I'm not entirely sure how to house train a dog in an apartment with nowhere to confine a dog - and i want to litter train it like a cat like my mums dogs.

What are the things puppies do that aren't really mentioned?
How can i minimise irritating behaviours - and what are they?
I think my real concern is noisiness. I don't want a noisy dog, puppy or adult.
Having a puppy in the house is every bit as demanding as looking after a toddler. And puppies can be downright irritating if the committment isn't 100 percent.

In the beginning they sleep and play on their own schedule, need constant supervision or safe temporary confinement. They require 3 meals a day, numerous trips outside, play time, cuddle time and continuous, consistent training.

If your bf will be irritated if the puppy interferes with his after work and sleep routines, be prepared to put up with an extremely irritated boy friend.

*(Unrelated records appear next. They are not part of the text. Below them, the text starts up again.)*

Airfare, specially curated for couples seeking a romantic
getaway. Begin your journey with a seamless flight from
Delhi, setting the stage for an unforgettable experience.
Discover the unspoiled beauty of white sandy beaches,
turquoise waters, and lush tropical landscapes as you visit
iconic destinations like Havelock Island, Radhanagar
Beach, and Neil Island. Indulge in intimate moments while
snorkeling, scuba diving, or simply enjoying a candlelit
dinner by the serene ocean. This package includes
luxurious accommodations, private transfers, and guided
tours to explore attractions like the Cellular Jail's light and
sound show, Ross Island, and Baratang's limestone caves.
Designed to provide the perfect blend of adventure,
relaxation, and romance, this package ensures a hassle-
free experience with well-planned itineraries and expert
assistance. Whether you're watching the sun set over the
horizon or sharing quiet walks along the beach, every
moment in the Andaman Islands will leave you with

Under the circumstances you describe; I suggest you invest in a nice, soft, cuddly stuffed animal that won't be in danger of irritating your bf. With a stuffed animal there will be no worries of potty training, destruction of property, unexpected vet bills or expensive trips to the pet store.

It honestly sounds like neither you or the bf are truly ready to commit to the challenges of raising a puppy!